Sebastian Schanz War das ein Hilferuf oder ein Störgeräusch im Radio? Wo mancher Autofahrer vielleicht weitergefahren wäre, stoppte Thomas Schmitt seinen Wagen, drehte um, sah nach - und verhinderte eine Vergewaltigung.

Im Mai 2016 war das schon. Vier Jahre später steht der Pommersfeldener Lkw-Fahrer, mittlerweile 28 Jahre alt, in seinem Wohnzimmer, eine Kamera des ZDF ist auf den Helden gerichtet, er wird in der Sendung "Aktenzeichen XY" geehrt für seine Zivilcourage, und Moderator Rudi Cerne befragt ihn zu eben jener Situation: "Augen zu und einfach weiterfahren wäre für Sie nicht infrage gekommen?" Schmitt wirkt überrascht von der Frage. Die Antwort scheint für ihn selbstverständlich zu sein: "Nein, auf keinen Fall."

Serientäter vertrieben

Für ein 17-jähriges Mädchen wurde der Pommersfeldener an jenem Maitag zum Schutzengel - und mutmaßlich noch für weitere Frauen. Denn Thomas Schmitt verschreckte einen Serientäter. Auch das wurde am Mittwoch in der Fernsehsendung noch einmal szenisch dargestellt: Der Sextäter flieht, irrt am Kersbacher Bahnsteig umher, wird von der Polizei gefasst, die Schmitt alarmiert hat.
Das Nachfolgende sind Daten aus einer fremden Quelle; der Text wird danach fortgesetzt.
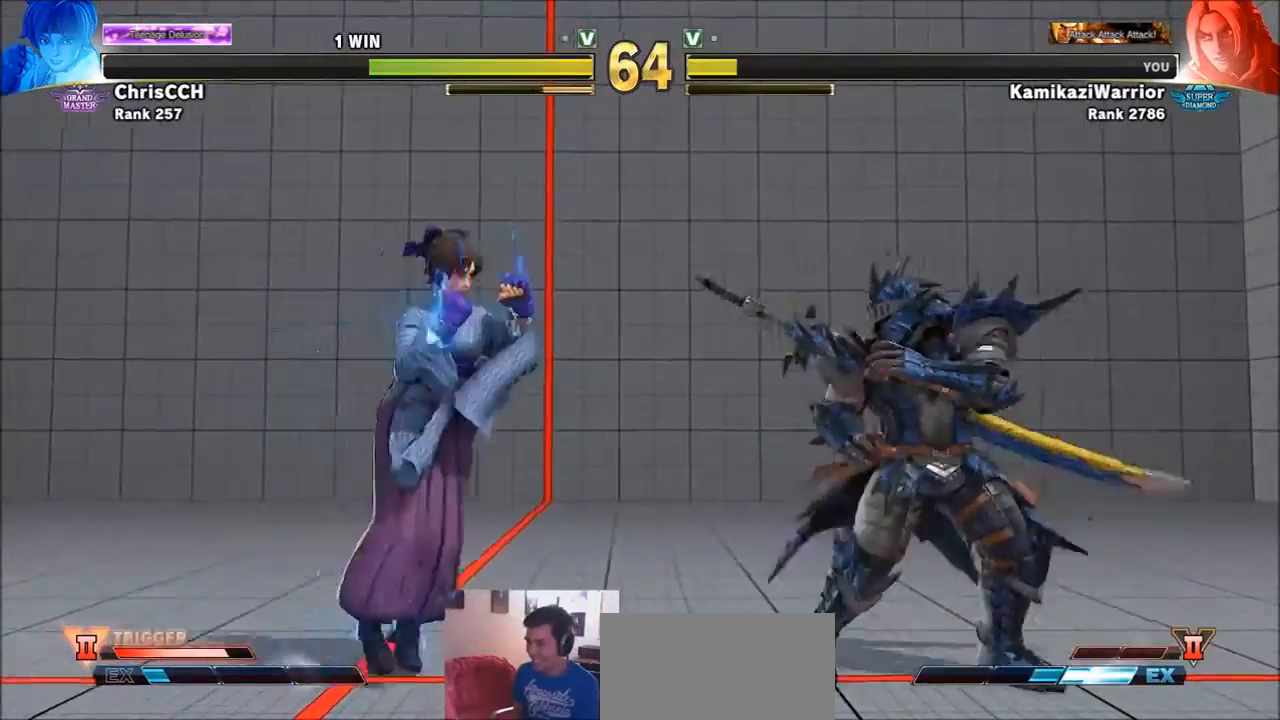
Gameplay with a controller (arcade stick); each line is a JSON object with the inputs held at the frame after it. "events" lists button and stick changes between this image and that frame as [ms after this image, input, new state], when the widget could be followed in between. Not read: L3 R3.
{"buttons": ["R1"], "left_stick": "center", "events": [[400, "left_stick", "down-left"], [467, "R1", "down"], [467, "left_stick", "center"]]}
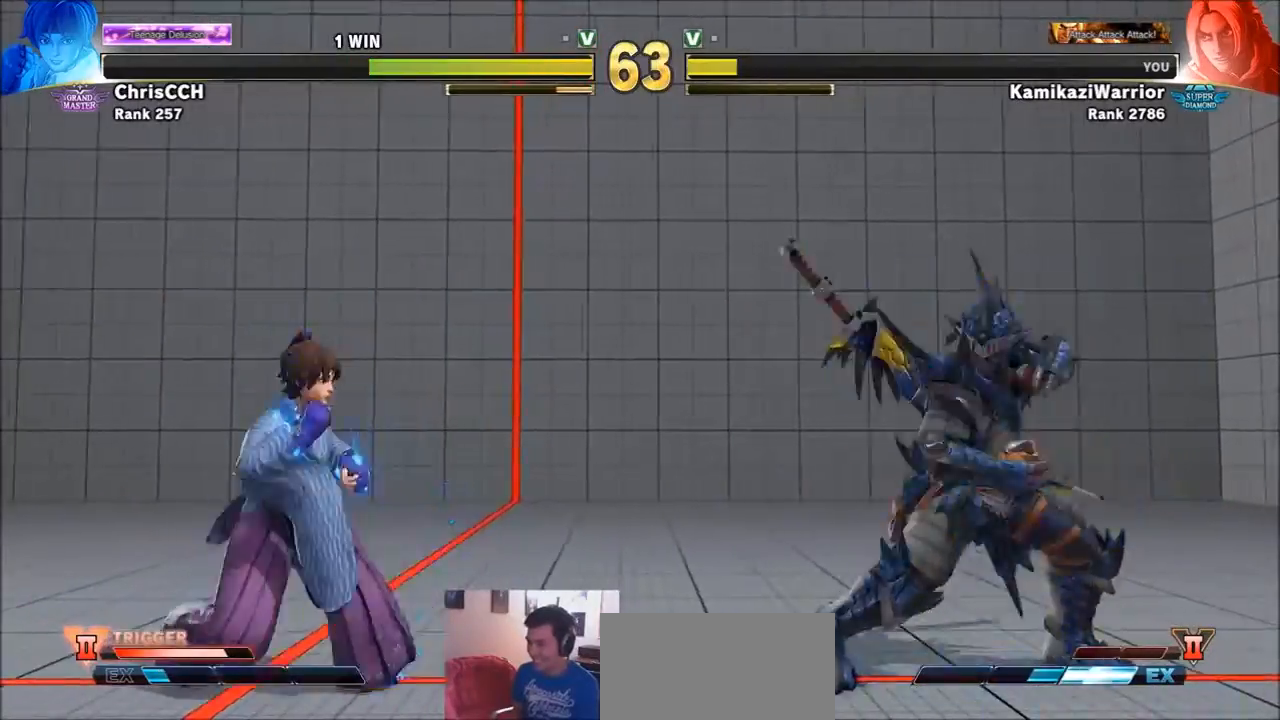
{"buttons": [], "left_stick": "center", "events": [[434, "R1", "up"]]}
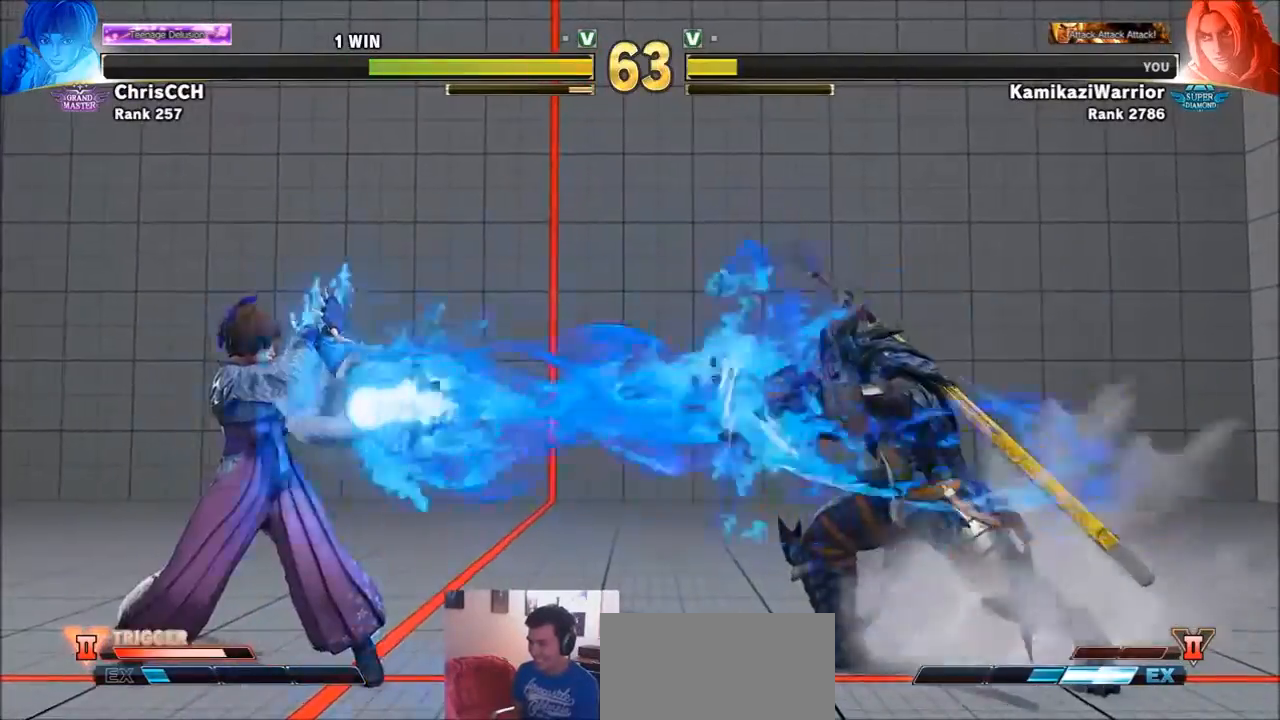
{"buttons": ["CIRCLE", "TRIANGLE"], "left_stick": "center", "events": [[134, "left_stick", "left"], [300, "CIRCLE", "down"], [300, "TRIANGLE", "down"], [300, "left_stick", "center"]]}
"Der Täter, ein 26 Jahre alter Mann aus Tunesien, wird festgenommen. Wie sich herausstellt hat er sieben Monate zuvor bereits zwei weitere Sexualstraftaten verübt. Sein zweites Opfer, ein 16-Jähriges Mädchen, hatte er ebenfalls an einem Bahnhof angefallen und vergewaltigt", berichtet der XY-Sprecher.

"Es ist die Horrorvorstellung vieler Menschen, dass jemand draußen herumläuft und Opfer vergewaltigt. Es handelt sich um berechtigte Ängste, wie sie dieser Fall auch schürte", hatte der Vorsitzende Richter Manfred Schmidt 2017 in seiner Urteilsverkündung am Landgericht Bamberg gesagt. Das Urteil lautete: neun Jahre Haft. Ein Gutachter warnte vor der Gefährlichkeit des Serientäters - nach der Haft droht dem Vergewaltiger die Sicherungsverwahrung.

"Thomas Schmitt hat nicht nur ein furchtbares Verbrechen verhindert, sondern auch nachhaltig zum Fahndungserfolg beigetragen und mögliche Folgetaten durch sein überlegtes Handeln unterbunden", liest Moderator Cerne aus der Begründung der Jury vor. Bundesinnenminister Horst Seehofer (CSU) sendet Dankesworte. Der XY-Preis selbst ist mit 10 000 Euro dotiert.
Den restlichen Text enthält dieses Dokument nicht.